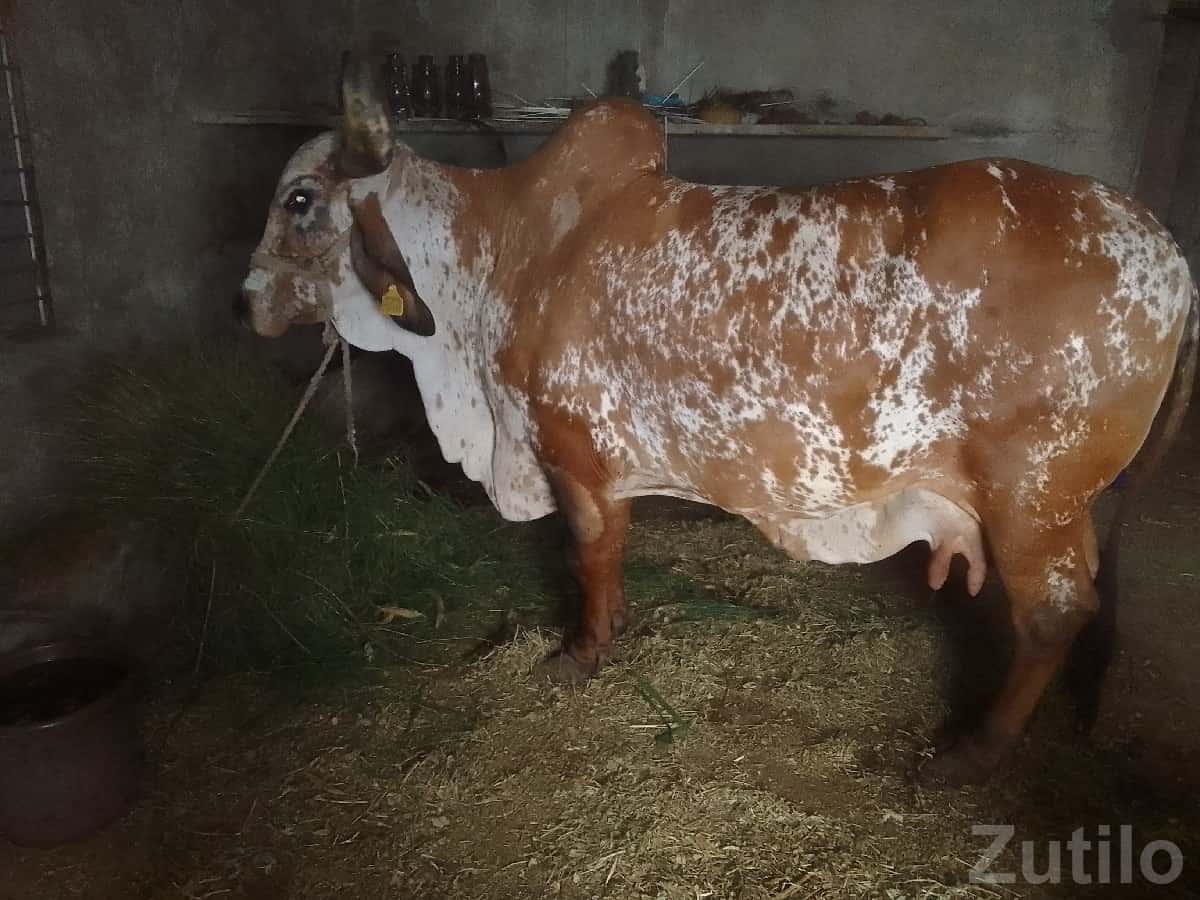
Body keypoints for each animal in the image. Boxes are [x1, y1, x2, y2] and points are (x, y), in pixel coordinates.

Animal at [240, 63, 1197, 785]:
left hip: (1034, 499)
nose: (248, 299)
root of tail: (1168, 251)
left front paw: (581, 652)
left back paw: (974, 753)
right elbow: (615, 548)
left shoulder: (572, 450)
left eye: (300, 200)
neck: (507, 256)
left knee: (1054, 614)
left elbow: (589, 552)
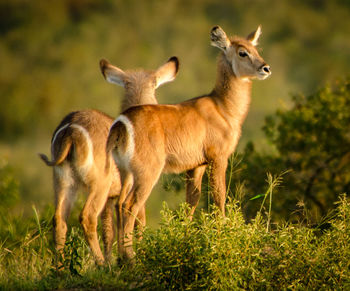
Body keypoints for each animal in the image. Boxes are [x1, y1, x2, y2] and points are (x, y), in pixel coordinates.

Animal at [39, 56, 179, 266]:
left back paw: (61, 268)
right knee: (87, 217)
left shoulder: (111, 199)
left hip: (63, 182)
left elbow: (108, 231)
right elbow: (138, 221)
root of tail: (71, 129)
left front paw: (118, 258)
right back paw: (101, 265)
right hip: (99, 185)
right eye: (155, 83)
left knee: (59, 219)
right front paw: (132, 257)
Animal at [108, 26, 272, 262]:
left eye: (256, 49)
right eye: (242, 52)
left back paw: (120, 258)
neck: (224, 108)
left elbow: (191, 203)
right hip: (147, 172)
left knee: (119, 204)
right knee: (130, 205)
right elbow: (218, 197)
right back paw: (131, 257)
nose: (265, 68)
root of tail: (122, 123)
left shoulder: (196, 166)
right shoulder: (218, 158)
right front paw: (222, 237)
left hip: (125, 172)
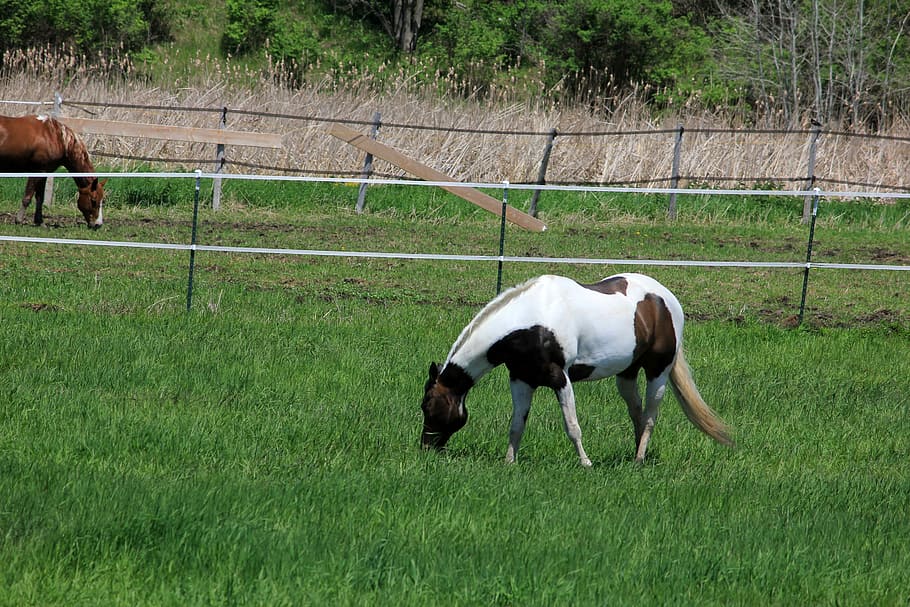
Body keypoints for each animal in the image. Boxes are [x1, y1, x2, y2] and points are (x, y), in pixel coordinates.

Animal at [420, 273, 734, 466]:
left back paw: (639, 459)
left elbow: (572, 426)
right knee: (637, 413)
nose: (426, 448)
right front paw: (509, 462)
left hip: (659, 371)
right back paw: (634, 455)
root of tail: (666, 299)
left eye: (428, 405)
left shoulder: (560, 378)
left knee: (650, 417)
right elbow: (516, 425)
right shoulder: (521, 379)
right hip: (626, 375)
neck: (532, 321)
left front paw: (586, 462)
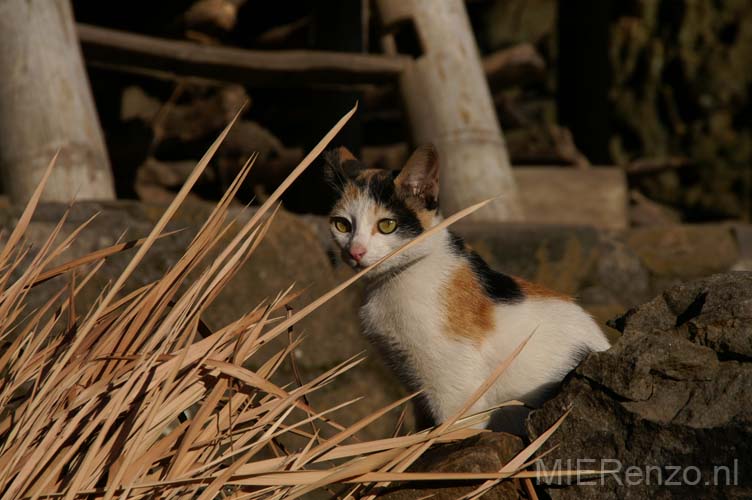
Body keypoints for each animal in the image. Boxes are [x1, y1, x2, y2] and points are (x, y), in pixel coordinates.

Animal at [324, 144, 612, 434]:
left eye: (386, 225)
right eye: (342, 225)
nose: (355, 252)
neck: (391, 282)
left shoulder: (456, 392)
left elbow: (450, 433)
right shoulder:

* * * *

» INSTRUCTIONS TO FOLLOW
Retype, exactly as written, each line from the one that has "nose: (355, 252)" to the bottom of the entries above, and include both of those lines.

» RESULT OF THIS TASK
nose: (355, 252)
neck: (391, 282)
left shoulder: (456, 392)
left elbow: (450, 433)
right shoulder:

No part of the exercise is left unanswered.